### Dataset extract
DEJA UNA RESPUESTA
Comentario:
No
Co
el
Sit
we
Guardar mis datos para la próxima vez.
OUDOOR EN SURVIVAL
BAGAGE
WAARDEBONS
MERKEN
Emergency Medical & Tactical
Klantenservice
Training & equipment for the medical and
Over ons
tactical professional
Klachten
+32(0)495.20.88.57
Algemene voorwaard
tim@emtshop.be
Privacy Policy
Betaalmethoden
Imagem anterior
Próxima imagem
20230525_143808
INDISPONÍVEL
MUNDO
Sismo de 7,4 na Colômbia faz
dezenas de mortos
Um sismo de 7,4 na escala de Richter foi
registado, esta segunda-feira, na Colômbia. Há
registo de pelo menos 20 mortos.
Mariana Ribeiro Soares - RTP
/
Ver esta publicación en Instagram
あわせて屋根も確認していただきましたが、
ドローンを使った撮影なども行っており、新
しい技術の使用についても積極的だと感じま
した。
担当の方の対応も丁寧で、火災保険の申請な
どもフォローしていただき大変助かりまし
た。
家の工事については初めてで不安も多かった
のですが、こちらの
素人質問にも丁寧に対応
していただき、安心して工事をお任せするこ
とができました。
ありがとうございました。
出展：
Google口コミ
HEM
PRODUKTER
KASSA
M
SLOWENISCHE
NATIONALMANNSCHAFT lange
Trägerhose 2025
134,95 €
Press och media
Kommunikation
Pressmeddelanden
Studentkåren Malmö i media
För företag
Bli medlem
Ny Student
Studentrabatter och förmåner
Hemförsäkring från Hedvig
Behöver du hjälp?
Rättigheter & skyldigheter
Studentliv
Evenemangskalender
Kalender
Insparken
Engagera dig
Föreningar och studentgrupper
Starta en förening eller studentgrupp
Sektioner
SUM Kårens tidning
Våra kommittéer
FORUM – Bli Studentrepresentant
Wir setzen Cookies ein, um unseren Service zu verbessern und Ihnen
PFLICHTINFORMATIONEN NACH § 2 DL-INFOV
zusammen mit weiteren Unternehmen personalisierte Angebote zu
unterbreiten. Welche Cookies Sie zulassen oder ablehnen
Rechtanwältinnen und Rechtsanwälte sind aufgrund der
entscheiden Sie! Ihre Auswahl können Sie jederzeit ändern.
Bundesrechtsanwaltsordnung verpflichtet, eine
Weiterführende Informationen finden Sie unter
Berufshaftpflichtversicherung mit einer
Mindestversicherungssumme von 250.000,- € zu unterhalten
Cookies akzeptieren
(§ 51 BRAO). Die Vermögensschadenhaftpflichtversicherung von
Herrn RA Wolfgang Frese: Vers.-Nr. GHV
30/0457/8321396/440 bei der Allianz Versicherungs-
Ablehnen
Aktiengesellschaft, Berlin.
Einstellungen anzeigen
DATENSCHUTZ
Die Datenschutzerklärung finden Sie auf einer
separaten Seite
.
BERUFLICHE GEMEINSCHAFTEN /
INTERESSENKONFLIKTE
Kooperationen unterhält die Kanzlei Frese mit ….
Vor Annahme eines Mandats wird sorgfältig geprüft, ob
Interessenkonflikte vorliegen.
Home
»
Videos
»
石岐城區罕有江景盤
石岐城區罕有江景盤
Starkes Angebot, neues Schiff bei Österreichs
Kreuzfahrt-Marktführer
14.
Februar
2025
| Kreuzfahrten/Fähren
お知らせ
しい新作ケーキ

### Brief
Please reproduce everything from the beginning of the data down to and including the line that contains "Kommunikation", keeping each line word for word.

### Exercise result
DEJA UNA RESPUESTA
Comentario:
No
Co
el
Sit
we
Guardar mis datos para la próxima vez.
OUDOOR EN SURVIVAL
BAGAGE
WAARDEBONS
MERKEN
Emergency Medical & Tactical
Klantenservice
Training & equipment for the medical and
Over ons
tactical professional
Klachten
+32(0)495.20.88.57
Algemene voorwaard
tim@emtshop.be
Privacy Policy
Betaalmethoden
Imagem anterior
Próxima imagem
20230525_143808
INDISPONÍVEL
MUNDO
Sismo de 7,4 na Colômbia faz
dezenas de mortos
Um sismo de 7,4 na escala de Richter foi
registado, esta segunda-feira, na Colômbia. Há
registo de pelo menos 20 mortos.
Mariana Ribeiro Soares - RTP
/
Ver esta publicación en Instagram
あわせて屋根も確認していただきましたが、
ドローンを使った撮影なども行っており、新
しい技術の使用についても積極的だと感じま
した。
担当の方の対応も丁寧で、火災保険の申請な
どもフォローしていただき大変助かりまし
た。
家の工事については初めてで不安も多かった
のですが、こちらの
素人質問にも丁寧に対応
していただき、安心して工事をお任せするこ
とができました。
ありがとうございました。
出展：
Google口コミ
HEM
PRODUKTER
KASSA
M
SLOWENISCHE
NATIONALMANNSCHAFT lange
Trägerhose 2025
134,95 €
Press och media
Kommunikation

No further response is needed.